* EXTRACT:
NANCY EDMONDS HANSON: After Thought — The Robots Are On the Line

If I’d had to choose an icon for my teenage years, it might have been the telephone. Phones were the social media of our day, a glorious gift of technology that connected us with our friends — heaven for teens!

Though the black rotary-style phone was mounted on the wall in the kitchen, its spiral cord was long enough to streeeeetch into the next room, offering a perfectly private way to gossip and giggle … around the clock and, theoretically, out of range of prying parents and snoopy little brothers.

Those were the days when hearts leaped at the sound of that ringy-dingy. It was a more innocent time, when not answering was as unthinkable as not washing your hands before dinner.

In days of yore, the grown-ups were paying dearly for the privilege of those pretty princess phones, due in no small part to the now-quaint practice of “long-distance charges.” A call from beyond the city limits was a big occasion; you talked fast and hung up quickly.

No more. On the one hand, the cost of telephony has dropped dramatically. We get far more and better services at a lower comparative price, especially with cell phones. On the other, progress has made it almost laughably cheap for every Tom, Dick and Carmen to reach out and try to touch — no, grab you.

* EXERCISE DATA:
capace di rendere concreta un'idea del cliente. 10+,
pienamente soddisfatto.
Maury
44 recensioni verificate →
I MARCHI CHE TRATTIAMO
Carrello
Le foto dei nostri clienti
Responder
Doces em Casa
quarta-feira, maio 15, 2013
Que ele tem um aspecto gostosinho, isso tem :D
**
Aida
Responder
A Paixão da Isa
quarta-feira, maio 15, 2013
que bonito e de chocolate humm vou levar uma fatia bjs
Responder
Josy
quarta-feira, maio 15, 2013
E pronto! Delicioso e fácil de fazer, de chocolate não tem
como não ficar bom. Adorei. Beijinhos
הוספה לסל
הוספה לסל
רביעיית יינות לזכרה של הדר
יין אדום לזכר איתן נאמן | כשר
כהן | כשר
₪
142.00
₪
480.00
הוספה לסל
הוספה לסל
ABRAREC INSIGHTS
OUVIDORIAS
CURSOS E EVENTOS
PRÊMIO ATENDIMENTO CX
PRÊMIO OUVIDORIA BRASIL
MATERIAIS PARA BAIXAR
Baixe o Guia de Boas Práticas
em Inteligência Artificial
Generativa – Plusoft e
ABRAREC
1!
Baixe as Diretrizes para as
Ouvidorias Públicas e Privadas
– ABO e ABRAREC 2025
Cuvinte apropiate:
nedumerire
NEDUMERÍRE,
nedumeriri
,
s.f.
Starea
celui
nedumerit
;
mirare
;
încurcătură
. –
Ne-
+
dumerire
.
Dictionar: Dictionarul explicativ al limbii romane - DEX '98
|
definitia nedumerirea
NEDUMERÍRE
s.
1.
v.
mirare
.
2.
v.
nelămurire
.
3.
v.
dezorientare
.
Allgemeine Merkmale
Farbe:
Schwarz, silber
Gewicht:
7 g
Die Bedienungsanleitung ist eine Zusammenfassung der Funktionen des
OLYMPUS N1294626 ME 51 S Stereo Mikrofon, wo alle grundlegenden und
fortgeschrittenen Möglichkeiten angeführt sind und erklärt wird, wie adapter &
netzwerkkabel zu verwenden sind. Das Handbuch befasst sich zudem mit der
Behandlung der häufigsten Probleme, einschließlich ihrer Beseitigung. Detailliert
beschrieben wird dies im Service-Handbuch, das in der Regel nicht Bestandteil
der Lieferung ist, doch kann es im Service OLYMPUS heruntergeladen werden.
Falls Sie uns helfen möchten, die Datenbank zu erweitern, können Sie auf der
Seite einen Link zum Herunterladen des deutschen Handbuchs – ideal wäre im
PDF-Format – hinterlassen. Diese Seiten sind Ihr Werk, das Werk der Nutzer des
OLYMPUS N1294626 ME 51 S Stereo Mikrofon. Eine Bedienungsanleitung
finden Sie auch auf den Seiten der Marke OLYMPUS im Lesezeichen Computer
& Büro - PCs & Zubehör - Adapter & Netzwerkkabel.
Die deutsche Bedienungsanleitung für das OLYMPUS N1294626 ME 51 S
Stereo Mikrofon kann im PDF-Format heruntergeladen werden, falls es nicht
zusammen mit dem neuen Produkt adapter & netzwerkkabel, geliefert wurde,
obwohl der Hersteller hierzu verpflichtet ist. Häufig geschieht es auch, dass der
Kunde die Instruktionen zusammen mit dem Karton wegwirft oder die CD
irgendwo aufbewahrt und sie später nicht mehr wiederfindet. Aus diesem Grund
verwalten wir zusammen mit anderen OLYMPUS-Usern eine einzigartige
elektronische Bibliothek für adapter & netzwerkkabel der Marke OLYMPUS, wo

* ASSIGNED TASK 1: From the telephone column, extract the passage that begins at the words "Though the black" and stops after "hands before dinner.".
* ASSIGNED TASK 2: List every specific type of telephone that the telephone column names.

* WRITTEN REPLY 1:
Though the black rotary-style phone was mounted on the wall in the kitchen, its spiral cord was long enough to streeeeetch into the next room, offering a perfectly private way to gossip and giggle … around the clock and, theoretically, out of range of prying parents and snoopy little brothers.

Those were the days when hearts leaped at the sound of that ringy-dingy. It was a more innocent time, when not answering was as unthinkable as not washing your hands before dinner.

* WRITTEN REPLY 2:
- Black rotary-style phone
- Princess phones
- Cell phones